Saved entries
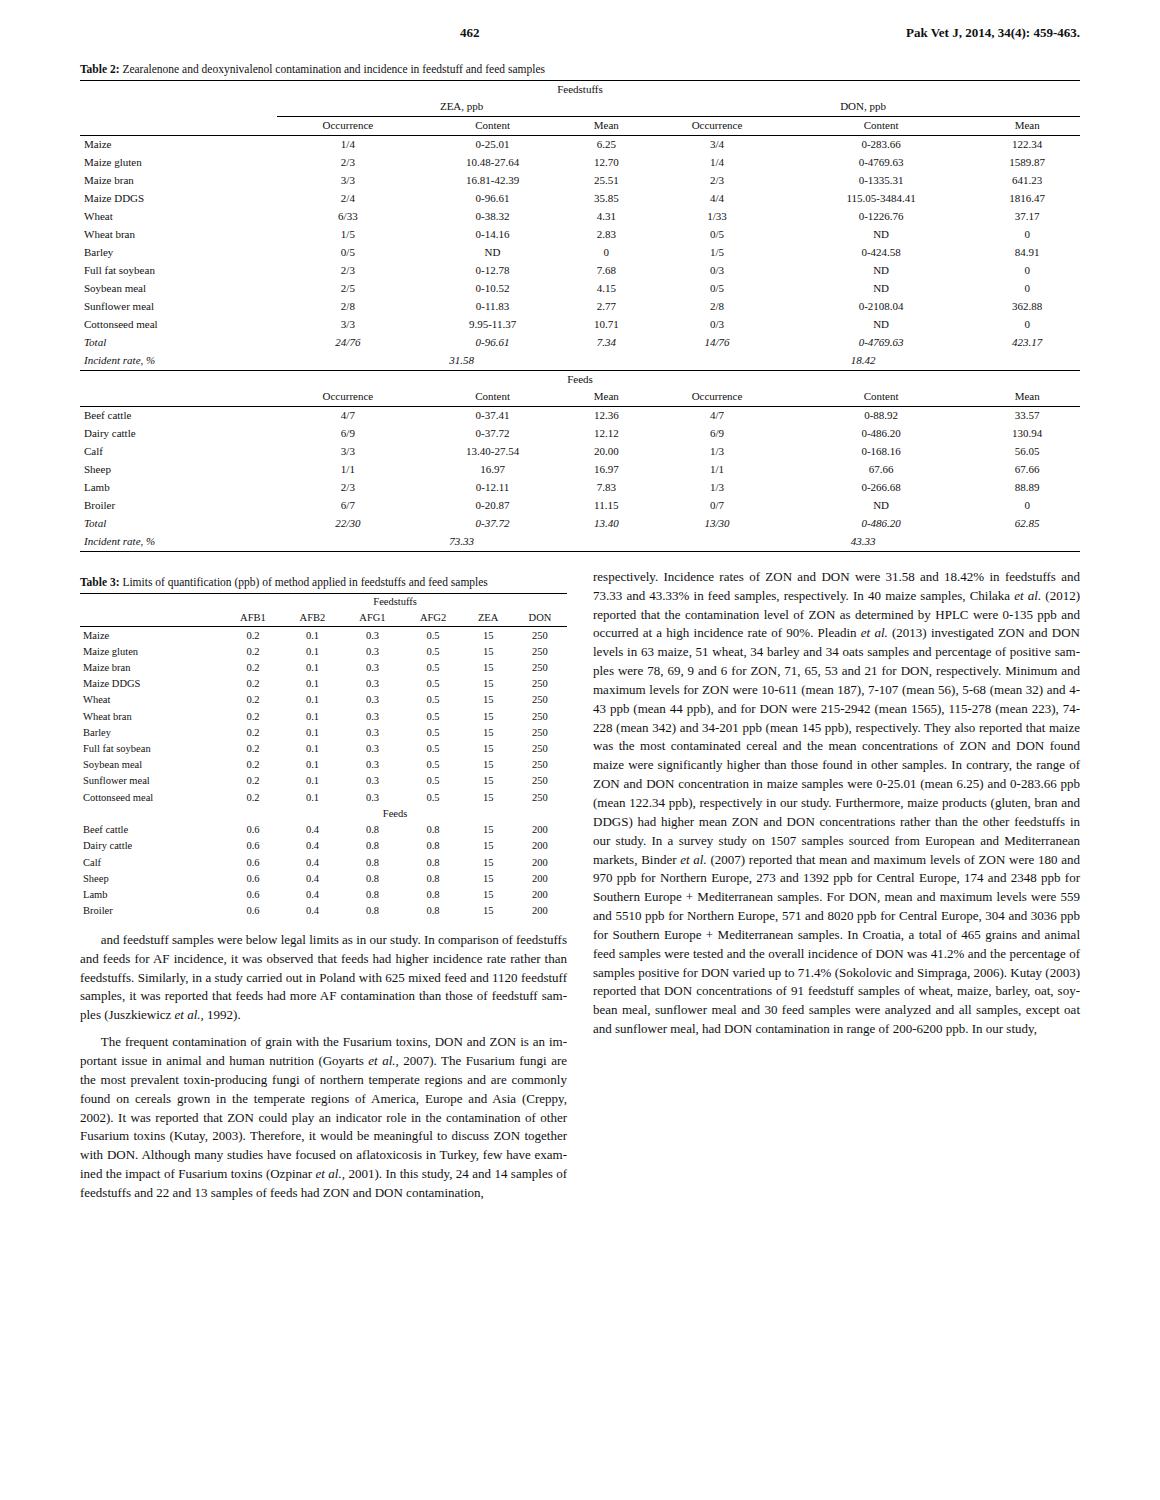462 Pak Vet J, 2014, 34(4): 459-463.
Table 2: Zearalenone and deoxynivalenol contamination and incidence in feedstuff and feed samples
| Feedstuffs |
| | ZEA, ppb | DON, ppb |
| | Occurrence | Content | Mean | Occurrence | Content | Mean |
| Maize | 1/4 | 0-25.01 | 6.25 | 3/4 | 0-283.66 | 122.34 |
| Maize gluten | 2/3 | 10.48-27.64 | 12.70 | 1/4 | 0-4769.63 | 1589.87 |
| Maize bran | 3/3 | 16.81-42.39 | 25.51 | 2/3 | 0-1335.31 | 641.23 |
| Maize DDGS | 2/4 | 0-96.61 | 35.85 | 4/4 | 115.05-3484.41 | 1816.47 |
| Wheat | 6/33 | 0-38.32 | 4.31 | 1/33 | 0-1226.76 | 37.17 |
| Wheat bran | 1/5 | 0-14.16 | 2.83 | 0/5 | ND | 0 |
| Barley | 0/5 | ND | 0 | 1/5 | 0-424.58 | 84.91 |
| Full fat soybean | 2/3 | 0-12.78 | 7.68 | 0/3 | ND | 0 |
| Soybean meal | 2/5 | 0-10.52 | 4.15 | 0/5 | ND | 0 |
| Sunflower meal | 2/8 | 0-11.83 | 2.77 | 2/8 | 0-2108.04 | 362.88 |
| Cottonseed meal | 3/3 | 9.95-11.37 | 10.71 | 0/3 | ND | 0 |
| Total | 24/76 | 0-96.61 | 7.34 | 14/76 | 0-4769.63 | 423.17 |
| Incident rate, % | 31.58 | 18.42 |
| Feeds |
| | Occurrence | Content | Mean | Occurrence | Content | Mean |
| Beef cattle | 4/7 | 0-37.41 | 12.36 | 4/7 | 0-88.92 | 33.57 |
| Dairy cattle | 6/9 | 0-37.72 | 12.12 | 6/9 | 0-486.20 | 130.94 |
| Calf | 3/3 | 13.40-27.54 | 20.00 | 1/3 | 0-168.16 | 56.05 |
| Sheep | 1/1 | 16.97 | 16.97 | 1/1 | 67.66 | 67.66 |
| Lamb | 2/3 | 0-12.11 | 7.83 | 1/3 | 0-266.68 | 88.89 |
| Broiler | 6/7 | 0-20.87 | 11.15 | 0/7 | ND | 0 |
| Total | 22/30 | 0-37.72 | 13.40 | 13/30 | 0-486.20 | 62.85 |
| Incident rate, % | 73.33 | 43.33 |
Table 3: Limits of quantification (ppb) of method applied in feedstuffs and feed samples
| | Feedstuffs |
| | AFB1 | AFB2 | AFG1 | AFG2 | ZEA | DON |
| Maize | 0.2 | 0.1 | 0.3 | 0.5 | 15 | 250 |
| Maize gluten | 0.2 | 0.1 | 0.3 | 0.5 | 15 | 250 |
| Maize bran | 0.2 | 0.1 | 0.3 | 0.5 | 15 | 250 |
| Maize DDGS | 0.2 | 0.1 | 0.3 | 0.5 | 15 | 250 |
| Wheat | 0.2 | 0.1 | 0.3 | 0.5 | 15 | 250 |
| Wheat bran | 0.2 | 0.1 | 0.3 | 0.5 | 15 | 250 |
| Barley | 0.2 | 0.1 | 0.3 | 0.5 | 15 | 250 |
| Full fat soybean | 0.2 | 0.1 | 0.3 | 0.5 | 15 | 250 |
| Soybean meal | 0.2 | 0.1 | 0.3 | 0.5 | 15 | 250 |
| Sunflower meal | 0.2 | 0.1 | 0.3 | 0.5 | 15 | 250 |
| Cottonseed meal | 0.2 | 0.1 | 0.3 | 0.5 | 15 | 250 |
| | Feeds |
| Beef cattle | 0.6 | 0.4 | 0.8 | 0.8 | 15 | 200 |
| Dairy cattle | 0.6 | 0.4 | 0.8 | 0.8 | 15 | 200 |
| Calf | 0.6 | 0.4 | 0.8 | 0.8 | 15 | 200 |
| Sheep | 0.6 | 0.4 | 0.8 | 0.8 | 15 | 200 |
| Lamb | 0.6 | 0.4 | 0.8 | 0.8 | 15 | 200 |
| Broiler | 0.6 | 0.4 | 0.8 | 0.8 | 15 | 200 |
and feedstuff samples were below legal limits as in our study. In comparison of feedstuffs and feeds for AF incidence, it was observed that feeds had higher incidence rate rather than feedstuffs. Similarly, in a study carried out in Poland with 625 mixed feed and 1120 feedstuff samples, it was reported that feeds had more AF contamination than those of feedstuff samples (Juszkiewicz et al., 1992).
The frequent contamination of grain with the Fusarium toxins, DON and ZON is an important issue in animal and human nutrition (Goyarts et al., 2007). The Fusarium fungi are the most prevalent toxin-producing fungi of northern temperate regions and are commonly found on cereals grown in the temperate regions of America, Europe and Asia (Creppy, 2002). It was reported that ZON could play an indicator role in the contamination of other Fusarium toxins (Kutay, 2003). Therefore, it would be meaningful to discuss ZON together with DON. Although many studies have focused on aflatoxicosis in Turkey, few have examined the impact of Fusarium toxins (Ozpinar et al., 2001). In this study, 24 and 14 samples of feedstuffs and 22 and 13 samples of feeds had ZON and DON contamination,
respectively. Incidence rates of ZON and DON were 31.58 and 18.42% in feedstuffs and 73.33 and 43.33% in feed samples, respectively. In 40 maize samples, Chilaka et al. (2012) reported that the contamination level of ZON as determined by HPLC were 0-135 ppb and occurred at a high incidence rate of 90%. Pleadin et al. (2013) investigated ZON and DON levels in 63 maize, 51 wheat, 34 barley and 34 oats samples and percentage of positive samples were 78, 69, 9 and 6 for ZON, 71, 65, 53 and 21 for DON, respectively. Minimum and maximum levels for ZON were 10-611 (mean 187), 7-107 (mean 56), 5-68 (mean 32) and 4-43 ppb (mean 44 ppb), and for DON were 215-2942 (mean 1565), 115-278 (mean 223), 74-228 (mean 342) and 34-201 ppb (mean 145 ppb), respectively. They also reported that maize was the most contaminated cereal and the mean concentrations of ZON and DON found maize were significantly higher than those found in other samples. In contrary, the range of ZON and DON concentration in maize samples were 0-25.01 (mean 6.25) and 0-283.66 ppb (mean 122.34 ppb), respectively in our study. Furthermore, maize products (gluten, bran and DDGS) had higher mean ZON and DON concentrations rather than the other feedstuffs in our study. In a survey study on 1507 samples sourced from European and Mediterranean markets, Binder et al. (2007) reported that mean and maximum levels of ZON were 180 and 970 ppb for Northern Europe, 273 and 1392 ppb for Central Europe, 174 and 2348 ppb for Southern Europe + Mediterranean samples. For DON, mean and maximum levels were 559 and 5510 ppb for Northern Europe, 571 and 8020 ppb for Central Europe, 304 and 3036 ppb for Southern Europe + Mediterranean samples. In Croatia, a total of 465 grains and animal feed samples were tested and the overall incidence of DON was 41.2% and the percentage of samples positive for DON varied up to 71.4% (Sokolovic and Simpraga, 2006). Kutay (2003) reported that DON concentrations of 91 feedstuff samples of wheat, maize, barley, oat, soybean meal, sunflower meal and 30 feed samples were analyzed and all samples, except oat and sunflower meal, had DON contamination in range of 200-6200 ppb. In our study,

Task requirements — Every line above that holds the string "Dairy" counts once; give the total and nothing more.

Finished exercise — 2